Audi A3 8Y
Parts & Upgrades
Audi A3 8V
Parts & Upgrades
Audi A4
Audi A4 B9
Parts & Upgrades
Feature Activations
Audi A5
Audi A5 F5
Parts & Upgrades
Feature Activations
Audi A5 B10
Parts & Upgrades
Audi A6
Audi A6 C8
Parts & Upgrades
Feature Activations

Aim of the task | Copy out the listing above line for line, without changing a single word.

Output of the exercise |
Audi A3 8Y
Parts & Upgrades
Audi A3 8V
Parts & Upgrades
Audi A4
Audi A4 B9
Parts & Upgrades
Feature Activations
Audi A5
Audi A5 F5
Parts & Upgrades
Feature Activations
Audi A5 B10
Parts & Upgrades
Audi A6
Audi A6 C8
Parts & Upgrades
Feature Activations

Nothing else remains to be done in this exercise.